Sampai sekarang, polemik ini masih bergulir dan diributkan orang-orang parpol yang pro dan kontra. Ada pula parpol yang tidak bersikap tegas atas rencana itu, seperti Partai Keadilan Sejahtera (PKS).
Ketua-bersama Pusat Studi Antikorupsi dan Good Governance (PSAK)
Universitas Kristen Satya Wacana Salatiga, Theofransus Litaay, berpendapat bahwa jika alokasi dana saksi parpol tidak diatur dalam UU APBN 2014 maka kebijakan tersebut akan menimbulkan kerugian atas keuangan negara.
"Selain itu, memperkaya pihak lain yaitu parpol dan merupakan penyalahgunaan kekuasaan akibat pelanggaran hukum dan
ultra vires (keputusan pejabat melebihi kewenangan yang dimilikinya)," kata Theo lewat pernyataan tertulis kepada
Rakyat Merdeka Online, Sabtu (1/2).
Dengan melihat dampak itu, sehingga menurut Theo, terpenuhilah unsur korupsi.

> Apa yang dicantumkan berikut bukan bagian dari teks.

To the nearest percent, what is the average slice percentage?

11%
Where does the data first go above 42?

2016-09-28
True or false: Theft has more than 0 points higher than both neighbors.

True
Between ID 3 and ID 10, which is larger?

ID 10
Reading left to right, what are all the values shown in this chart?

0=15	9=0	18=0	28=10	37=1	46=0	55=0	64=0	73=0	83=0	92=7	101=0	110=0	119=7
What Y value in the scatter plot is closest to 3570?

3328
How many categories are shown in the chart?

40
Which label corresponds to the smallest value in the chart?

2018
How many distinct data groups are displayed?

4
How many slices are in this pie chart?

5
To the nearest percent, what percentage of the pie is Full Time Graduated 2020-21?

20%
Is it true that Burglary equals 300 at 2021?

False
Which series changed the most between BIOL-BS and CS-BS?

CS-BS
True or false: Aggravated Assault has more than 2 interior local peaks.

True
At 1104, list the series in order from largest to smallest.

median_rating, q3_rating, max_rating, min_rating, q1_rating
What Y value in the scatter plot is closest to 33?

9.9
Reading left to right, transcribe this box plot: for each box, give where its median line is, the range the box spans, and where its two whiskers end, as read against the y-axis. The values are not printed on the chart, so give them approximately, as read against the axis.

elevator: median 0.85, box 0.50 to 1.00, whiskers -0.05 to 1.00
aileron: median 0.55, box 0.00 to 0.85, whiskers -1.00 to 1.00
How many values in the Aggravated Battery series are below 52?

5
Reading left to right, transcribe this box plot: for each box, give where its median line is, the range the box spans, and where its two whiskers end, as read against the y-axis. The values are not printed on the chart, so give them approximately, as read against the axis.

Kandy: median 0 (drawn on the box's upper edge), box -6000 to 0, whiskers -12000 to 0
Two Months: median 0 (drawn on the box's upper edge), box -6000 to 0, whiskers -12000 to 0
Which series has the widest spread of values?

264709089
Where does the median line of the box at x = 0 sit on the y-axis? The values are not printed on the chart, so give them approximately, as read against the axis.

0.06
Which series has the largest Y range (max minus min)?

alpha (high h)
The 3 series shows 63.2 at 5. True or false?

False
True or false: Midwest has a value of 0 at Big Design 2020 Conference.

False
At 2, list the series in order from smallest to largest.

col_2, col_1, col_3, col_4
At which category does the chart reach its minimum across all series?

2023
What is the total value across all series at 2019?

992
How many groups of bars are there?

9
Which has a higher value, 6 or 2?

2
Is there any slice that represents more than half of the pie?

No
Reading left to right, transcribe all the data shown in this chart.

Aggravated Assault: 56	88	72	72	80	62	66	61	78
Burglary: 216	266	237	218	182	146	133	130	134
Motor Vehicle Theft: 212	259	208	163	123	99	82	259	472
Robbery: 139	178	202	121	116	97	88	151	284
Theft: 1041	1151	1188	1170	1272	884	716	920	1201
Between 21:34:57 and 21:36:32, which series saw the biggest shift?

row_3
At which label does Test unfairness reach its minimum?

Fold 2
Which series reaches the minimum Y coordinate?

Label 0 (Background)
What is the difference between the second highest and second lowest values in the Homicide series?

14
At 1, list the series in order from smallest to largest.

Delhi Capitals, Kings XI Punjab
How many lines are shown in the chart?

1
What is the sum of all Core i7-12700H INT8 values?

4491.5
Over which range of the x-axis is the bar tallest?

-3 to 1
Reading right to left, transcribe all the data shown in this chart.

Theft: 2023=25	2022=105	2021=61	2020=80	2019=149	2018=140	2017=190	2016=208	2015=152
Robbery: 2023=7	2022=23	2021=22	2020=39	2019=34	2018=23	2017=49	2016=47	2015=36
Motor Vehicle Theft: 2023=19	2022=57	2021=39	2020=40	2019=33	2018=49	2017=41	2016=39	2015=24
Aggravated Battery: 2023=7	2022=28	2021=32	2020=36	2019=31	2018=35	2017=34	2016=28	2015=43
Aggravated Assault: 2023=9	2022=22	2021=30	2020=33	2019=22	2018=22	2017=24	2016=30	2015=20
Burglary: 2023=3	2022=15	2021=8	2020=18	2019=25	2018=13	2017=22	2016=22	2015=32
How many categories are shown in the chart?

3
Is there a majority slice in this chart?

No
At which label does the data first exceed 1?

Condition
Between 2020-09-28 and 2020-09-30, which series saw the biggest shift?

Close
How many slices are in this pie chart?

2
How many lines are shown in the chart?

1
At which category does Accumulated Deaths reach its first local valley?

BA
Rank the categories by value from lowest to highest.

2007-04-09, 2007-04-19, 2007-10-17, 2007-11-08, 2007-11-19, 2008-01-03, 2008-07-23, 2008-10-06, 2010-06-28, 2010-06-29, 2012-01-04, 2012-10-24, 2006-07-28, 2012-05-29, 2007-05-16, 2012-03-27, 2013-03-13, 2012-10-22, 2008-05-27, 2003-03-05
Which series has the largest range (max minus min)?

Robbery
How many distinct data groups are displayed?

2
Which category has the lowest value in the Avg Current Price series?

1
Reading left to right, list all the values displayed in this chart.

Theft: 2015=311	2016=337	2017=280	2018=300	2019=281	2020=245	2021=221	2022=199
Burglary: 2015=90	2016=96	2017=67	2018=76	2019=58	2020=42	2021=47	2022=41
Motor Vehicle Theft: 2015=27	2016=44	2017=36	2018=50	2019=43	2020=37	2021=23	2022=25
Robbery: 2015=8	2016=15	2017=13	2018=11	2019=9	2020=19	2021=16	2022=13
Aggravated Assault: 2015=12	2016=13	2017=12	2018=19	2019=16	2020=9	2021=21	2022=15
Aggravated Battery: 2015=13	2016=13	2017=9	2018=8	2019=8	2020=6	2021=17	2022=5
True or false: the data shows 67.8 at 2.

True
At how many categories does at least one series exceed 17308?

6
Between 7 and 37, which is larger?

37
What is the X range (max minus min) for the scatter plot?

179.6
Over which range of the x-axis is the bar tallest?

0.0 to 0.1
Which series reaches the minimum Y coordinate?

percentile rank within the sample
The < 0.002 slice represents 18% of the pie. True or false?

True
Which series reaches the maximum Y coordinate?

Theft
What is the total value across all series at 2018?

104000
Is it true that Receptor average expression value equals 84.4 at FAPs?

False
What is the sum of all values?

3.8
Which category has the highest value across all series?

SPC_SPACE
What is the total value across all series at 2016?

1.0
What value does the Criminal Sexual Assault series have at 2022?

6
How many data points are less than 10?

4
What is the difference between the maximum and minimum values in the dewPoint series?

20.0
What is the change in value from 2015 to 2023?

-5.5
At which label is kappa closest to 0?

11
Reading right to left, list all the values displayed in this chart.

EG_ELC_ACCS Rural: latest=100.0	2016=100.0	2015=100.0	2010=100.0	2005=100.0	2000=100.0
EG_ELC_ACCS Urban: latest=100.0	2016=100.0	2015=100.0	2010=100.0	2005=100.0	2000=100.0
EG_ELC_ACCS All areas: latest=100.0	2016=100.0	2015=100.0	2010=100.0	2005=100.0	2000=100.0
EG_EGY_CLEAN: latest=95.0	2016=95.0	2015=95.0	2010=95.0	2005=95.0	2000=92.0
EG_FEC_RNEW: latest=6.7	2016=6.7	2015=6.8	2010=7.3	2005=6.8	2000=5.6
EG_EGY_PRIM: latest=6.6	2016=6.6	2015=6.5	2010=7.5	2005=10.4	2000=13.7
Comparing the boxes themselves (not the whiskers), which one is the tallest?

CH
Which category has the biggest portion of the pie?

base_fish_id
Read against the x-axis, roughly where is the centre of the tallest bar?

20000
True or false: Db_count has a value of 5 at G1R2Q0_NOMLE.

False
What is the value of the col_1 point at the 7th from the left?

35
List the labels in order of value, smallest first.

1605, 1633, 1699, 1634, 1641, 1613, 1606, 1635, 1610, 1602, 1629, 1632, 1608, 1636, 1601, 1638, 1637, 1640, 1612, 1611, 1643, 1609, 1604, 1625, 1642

Dosen peneliti ini menambahkan, masalah masih tetap muncul meskipun telah diatur di dalam APBN 2014, karena akan menjadi pelanggaran asas-asas pemerintahan yang baik. Khususnya, asas motivasi dari penyusunan kebijakan (motiverings beginsel), asas kepatutan dan larangan bertindak sewenang-wenang (redelijkheids beginsel of verbod van wilkeur).
"Pelanggaran asas pemerintahan yang baik merupakan satu bentuk pelanggaran yang menyebabkan munculnya korupsi," tutup Theo.